◆ SOURCE TEXT ◆


  4. I’ve noticed it with friends who used to drink premium lager (for 20+ years). They now drink BrewDog / Camden / Kernel, and if these aren’t available go back to Peroni / San Miguel. They would never drink cask Landlord or Jaipur even. Keg IPA has the qualities they have come to associate with beer (cold, liveliness, refreshing) but with a better flavour.

  5. * slightly off topic rant about how a lot of “weird, challenging” craft beers are often actually pretty accessible entry-level drinks compared to (eg) best bitter and how people who tell you the opposite is true are normally people who have spent thirty years acclimatizing themselves to best bitter *

    1. I think that’s true DaveS – I am amazed by the amount of people who describe GKIPA as “accessible”.

      Its not accessible at all, it has this weird mouthful-of-soil flavour to it and anyone who isn’t accustomed to it is likely to find absolutely fucking foul. A completely new beer drinker is much more likely to find a sweet, juicy pint of Sierra Nevada an enjoyable and eye-opening introduction to beer.

◆ YOUR OBJECTIVE ◆
Copy the beer discussion above word for word, in full.

◆ Stored data ◆
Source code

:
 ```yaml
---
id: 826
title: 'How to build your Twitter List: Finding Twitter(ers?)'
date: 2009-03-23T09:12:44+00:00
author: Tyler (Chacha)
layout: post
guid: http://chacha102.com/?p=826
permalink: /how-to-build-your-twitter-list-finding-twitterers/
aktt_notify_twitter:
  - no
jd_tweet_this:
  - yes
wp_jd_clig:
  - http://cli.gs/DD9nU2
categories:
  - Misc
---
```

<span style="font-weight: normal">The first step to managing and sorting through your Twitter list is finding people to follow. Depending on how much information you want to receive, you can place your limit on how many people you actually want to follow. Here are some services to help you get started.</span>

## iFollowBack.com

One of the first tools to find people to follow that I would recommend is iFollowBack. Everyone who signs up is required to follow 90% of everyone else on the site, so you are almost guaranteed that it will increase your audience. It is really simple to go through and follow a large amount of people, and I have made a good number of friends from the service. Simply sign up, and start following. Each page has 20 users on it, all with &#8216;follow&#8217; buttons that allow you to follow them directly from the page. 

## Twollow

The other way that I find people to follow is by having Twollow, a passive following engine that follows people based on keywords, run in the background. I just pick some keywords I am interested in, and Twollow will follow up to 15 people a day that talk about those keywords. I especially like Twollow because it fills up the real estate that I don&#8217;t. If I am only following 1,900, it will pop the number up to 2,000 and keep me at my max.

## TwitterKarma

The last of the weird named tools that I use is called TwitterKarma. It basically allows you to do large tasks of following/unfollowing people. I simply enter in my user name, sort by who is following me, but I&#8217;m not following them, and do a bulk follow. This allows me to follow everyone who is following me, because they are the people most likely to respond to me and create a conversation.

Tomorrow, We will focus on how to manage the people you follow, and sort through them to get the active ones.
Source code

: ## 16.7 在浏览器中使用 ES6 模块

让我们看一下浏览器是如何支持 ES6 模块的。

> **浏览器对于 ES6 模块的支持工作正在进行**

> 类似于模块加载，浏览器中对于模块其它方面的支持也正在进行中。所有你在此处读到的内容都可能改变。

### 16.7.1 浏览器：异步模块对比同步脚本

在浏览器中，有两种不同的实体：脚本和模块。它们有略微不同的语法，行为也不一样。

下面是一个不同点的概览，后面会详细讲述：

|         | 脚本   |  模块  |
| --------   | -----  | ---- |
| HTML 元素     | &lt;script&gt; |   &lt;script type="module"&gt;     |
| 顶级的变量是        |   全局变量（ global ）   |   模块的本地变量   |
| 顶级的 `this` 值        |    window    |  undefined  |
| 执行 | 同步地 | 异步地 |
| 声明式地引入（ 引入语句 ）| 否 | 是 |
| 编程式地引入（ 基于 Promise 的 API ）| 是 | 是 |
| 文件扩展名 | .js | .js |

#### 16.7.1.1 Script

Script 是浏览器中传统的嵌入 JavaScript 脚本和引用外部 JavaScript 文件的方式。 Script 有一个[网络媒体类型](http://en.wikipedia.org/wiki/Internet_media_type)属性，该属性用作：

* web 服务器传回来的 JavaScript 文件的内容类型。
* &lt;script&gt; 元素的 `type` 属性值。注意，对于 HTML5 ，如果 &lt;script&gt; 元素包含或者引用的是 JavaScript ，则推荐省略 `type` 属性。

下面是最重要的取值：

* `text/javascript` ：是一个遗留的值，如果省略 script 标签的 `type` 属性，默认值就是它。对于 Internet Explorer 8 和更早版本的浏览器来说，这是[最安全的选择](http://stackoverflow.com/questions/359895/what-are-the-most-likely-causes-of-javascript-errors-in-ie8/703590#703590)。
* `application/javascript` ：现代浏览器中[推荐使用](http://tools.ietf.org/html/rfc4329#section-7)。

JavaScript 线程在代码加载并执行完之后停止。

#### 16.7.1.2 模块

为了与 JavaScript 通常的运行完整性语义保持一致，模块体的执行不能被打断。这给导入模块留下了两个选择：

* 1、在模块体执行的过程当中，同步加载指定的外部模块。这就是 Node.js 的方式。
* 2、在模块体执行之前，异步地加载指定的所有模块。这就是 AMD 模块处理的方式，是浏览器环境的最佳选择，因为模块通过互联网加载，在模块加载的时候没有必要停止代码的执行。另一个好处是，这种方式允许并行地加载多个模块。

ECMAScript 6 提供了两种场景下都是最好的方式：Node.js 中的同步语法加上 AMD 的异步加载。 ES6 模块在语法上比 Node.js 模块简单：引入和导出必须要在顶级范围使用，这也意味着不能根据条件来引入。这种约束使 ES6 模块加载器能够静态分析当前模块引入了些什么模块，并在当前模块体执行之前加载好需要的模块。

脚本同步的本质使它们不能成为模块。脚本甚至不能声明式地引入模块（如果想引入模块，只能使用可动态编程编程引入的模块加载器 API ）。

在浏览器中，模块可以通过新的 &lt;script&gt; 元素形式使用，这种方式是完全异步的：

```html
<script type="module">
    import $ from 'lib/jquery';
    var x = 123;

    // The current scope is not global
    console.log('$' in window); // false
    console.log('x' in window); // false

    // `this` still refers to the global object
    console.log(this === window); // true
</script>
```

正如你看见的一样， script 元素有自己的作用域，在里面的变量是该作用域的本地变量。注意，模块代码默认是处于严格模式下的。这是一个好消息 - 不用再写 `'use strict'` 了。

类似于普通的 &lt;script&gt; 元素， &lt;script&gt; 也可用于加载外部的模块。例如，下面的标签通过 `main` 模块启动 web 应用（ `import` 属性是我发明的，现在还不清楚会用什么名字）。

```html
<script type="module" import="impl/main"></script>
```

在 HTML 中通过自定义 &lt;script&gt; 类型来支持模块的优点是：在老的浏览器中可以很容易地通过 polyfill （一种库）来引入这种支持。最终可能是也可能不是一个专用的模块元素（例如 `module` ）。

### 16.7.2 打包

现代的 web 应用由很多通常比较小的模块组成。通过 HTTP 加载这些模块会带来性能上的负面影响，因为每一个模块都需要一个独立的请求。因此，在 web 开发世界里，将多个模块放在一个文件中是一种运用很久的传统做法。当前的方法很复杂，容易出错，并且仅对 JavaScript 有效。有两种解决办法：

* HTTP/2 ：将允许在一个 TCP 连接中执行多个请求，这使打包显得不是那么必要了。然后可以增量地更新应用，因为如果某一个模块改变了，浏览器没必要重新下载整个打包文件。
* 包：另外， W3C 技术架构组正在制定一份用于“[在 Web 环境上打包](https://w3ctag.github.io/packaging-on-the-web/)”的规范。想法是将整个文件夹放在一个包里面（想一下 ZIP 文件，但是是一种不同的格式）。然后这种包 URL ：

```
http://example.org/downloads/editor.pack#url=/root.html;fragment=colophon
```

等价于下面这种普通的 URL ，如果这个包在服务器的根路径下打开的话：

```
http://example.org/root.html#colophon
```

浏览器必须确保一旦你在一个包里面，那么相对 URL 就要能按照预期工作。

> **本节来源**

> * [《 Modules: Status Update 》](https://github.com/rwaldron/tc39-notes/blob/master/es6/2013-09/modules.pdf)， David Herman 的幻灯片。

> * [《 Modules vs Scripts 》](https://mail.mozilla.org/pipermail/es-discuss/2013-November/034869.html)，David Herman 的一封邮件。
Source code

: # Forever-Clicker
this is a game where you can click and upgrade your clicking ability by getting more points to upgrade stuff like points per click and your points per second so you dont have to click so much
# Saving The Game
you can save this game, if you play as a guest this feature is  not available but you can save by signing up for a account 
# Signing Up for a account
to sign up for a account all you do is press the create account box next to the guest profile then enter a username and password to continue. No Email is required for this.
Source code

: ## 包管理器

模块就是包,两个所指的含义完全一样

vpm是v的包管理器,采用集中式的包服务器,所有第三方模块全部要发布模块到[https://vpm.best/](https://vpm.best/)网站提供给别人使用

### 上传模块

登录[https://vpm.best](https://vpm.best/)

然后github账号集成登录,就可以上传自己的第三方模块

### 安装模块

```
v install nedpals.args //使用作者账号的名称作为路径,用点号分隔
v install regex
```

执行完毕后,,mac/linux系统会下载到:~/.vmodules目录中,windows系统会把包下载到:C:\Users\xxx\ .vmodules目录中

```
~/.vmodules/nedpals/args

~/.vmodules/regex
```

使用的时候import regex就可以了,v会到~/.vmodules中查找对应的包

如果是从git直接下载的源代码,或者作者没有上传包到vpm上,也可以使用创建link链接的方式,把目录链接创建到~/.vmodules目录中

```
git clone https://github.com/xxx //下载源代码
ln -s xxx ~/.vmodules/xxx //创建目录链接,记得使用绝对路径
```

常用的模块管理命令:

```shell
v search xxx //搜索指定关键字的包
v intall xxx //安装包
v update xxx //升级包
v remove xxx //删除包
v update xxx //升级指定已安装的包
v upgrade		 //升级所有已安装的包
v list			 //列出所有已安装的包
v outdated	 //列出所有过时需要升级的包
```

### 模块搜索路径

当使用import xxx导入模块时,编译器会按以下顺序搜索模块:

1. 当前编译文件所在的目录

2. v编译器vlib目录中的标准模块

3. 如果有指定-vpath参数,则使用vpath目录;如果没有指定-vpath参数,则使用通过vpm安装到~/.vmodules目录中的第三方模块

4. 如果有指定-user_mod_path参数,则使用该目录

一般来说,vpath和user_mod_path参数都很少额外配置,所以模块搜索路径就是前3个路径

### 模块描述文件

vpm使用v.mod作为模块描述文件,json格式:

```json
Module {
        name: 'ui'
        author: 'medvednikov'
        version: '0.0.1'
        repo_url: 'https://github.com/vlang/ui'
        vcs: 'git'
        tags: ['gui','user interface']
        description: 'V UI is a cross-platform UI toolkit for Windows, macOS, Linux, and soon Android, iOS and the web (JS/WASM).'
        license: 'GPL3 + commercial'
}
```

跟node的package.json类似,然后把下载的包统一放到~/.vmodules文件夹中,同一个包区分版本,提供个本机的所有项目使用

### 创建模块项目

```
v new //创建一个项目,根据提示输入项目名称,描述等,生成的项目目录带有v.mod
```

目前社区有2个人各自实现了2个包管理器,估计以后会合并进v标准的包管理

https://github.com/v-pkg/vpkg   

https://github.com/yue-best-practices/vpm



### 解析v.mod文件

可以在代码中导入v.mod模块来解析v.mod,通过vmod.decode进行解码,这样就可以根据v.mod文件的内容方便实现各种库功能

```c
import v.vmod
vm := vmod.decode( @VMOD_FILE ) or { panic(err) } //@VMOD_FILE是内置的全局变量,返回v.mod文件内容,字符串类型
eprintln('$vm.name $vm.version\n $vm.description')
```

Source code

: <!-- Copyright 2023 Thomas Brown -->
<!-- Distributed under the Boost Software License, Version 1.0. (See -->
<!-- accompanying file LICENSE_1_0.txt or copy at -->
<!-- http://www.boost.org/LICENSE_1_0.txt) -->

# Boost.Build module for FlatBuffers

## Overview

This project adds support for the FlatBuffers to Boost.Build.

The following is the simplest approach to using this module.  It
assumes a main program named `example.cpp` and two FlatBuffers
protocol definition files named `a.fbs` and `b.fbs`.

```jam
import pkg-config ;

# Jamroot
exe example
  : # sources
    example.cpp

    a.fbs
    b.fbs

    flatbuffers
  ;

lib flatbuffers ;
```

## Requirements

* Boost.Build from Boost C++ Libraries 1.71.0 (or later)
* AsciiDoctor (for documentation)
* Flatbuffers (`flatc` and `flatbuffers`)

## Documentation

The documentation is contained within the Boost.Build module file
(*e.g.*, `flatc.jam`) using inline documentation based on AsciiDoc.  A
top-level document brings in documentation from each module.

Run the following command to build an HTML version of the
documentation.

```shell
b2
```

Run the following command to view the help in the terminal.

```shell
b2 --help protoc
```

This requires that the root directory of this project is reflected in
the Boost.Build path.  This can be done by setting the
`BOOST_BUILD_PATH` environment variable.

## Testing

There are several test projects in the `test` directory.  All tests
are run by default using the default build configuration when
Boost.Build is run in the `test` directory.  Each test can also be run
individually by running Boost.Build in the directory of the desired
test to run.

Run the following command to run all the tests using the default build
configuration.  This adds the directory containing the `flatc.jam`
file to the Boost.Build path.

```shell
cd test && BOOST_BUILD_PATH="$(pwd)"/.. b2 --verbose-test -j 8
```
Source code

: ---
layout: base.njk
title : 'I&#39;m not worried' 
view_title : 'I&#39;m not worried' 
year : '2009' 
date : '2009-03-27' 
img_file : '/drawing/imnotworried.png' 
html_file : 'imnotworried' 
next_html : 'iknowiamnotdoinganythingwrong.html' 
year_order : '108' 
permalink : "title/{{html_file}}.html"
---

◆ ANSWER FOR THIS EXERCISE ◆


  4. I’ve noticed it with friends who used to drink premium lager (for 20+ years). They now drink BrewDog / Camden / Kernel, and if these aren’t available go back to Peroni / San Miguel. They would never drink cask Landlord or Jaipur even. Keg IPA has the qualities they have come to associate with beer (cold, liveliness, refreshing) but with a better flavour.

  5. * slightly off topic rant about how a lot of “weird, challenging” craft beers are often actually pretty accessible entry-level drinks compared to (eg) best bitter and how people who tell you the opposite is true are normally people who have spent thirty years acclimatizing themselves to best bitter *

    1. I think that’s true DaveS – I am amazed by the amount of people who describe GKIPA as “accessible”.

      Its not accessible at all, it has this weird mouthful-of-soil flavour to it and anyone who isn’t accustomed to it is likely to find absolutely fucking foul. A completely new beer drinker is much more likely to find a sweet, juicy pint of Sierra Nevada an enjoyable and eye-opening introduction to beer.